TASK OBJECTIVE – The required result is each line of the entries below containing the string "Mining".

[Collection entries]
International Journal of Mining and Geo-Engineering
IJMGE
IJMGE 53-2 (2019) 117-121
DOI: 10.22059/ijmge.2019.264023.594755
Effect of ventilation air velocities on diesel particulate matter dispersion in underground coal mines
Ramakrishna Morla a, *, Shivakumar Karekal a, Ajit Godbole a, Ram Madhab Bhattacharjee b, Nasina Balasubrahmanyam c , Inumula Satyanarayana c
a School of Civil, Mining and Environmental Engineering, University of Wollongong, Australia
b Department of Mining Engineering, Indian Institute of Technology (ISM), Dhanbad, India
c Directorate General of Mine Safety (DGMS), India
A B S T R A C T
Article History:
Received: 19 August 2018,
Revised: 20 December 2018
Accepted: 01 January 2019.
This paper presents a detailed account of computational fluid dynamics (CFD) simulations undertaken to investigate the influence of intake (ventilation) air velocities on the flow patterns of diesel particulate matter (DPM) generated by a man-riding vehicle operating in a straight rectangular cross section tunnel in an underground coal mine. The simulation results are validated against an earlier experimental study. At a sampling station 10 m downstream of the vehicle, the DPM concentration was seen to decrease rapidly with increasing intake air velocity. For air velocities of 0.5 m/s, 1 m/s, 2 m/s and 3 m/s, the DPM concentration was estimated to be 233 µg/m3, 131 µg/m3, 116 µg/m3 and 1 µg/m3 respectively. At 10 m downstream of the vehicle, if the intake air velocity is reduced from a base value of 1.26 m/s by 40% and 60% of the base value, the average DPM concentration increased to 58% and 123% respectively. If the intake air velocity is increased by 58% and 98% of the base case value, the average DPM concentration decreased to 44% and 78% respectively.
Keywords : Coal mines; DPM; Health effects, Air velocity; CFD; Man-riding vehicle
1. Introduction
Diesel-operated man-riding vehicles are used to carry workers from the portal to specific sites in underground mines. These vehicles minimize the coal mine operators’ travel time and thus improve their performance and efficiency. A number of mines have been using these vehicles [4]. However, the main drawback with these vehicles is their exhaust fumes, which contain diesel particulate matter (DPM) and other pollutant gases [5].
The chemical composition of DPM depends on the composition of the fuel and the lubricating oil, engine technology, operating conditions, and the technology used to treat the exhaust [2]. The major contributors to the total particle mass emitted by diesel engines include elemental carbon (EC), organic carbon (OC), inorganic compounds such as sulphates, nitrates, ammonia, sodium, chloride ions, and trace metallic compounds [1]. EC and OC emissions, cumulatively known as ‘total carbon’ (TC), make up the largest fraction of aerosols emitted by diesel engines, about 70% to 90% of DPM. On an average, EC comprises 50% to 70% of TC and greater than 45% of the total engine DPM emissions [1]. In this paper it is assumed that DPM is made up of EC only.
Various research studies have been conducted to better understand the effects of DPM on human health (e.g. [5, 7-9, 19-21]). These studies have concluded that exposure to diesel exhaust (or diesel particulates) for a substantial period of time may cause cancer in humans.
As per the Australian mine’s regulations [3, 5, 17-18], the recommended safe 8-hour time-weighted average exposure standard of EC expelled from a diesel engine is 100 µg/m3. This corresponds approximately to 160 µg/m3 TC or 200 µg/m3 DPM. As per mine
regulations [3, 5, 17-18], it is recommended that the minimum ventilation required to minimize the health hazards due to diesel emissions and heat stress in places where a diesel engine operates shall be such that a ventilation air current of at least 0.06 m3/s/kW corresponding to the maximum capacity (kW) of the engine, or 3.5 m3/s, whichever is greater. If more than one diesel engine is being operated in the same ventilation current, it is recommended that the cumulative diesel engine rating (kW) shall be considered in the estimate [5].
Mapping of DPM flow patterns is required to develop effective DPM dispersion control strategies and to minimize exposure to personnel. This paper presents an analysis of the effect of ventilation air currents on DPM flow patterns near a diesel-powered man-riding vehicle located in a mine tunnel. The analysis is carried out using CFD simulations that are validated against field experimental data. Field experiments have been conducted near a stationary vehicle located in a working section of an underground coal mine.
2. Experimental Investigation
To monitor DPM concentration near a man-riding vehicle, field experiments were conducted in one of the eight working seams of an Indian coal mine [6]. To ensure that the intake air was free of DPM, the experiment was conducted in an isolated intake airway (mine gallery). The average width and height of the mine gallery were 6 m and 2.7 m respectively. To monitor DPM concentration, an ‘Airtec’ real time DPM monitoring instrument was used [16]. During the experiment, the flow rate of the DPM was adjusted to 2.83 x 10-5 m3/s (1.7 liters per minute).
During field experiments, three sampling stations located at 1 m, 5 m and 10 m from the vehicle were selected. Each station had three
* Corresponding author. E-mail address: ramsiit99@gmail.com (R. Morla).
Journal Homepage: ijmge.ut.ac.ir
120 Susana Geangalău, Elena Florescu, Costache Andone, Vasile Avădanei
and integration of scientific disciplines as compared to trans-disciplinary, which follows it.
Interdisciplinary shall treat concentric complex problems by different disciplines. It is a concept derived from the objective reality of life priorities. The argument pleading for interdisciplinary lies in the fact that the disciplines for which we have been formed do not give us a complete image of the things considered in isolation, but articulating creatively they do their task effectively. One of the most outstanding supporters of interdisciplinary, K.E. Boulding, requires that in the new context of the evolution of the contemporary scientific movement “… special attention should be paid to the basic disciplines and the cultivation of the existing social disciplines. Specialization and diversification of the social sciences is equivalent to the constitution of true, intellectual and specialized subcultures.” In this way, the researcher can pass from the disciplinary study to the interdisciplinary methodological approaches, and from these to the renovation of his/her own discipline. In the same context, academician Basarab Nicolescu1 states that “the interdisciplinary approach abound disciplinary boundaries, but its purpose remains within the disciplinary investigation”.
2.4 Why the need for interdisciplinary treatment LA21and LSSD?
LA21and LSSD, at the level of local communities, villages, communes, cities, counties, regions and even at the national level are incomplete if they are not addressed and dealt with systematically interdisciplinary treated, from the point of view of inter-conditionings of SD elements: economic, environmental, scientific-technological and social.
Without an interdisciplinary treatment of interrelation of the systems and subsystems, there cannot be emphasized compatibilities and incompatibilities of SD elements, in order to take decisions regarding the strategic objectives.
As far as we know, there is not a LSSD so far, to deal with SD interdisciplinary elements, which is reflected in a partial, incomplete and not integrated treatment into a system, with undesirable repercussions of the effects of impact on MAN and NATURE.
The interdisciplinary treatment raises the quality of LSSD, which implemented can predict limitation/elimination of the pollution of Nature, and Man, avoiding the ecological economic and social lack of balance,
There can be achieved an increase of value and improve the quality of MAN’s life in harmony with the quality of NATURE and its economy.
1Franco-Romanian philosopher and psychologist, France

OUTPUT OF THE EXERCISE –
International Journal of Mining and Geo-Engineering
a School of Civil, Mining and Environmental Engineering, University of Wollongong, Australia
b Department of Mining Engineering, Indian Institute of Technology (ISM), Dhanbad, India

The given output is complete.